TASK INSTRUCTIONS:
Restate every line below word for word, but drop each picture.

Collected data entries
[Start of Attachment]
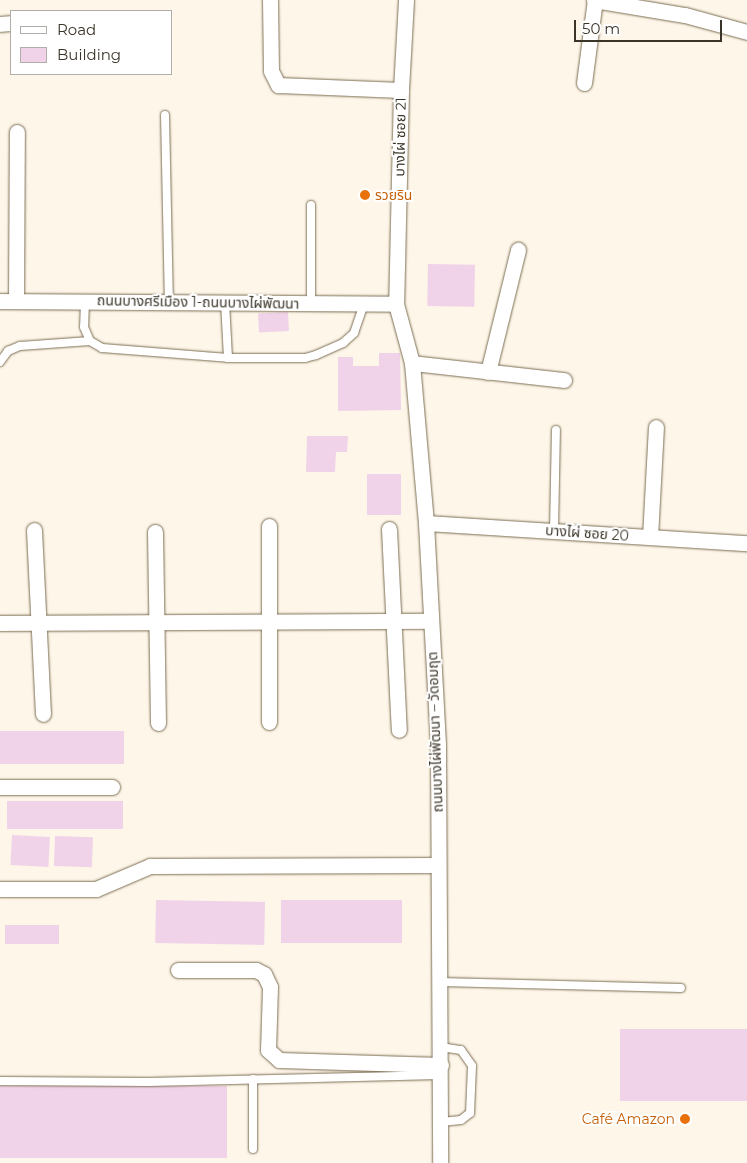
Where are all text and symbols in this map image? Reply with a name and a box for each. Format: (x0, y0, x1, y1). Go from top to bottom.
legend (10, 10, 172, 75)
scale bar (577, 10, 724, 42)
text: 50 m (582, 19, 620, 38)
text: Road (57, 20, 96, 39)
text: Building (57, 45, 121, 64)
street label: บางไผ่ ซอย 21 (391, 97, 409, 177)
place label: รวยริน (375, 187, 412, 203)
marker: รวยริน (359, 189, 371, 201)
street label: ถนนบางศรีเมือง 1-ถนนบางไผ่พัฒนา (97, 292, 299, 312)
street label: บางไผ่ ซอย 20 (545, 522, 629, 544)
street label: ถนนบางไผ่พัฒนา – วัดอมฤต (424, 651, 446, 813)
place label: Café Amazon (582, 1111, 675, 1127)
marker: Café Amazon (679, 1113, 691, 1125)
[End of Attachment]
EXERCISE RESULT:
Where are all text and symbols in this map image? Reply with a name and a box for each. Format: (x0, y0, x1, y1). Go from top to bottom.
legend (10, 10, 172, 75)
scale bar (577, 10, 724, 42)
text: 50 m (582, 19, 620, 38)
text: Road (57, 20, 96, 39)
text: Building (57, 45, 121, 64)
street label: บางไผ่ ซอย 21 (391, 97, 409, 177)
place label: รวยริน (375, 187, 412, 203)
marker: รวยริน (359, 189, 371, 201)
street label: ถนนบางศรีเมือง 1-ถนนบางไผ่พัฒนา (97, 292, 299, 312)
street label: บางไผ่ ซอย 20 (545, 522, 629, 544)
street label: ถนนบางไผ่พัฒนา – วัดอมฤต (424, 651, 446, 813)
place label: Café Amazon (582, 1111, 675, 1127)
marker: Café Amazon (679, 1113, 691, 1125)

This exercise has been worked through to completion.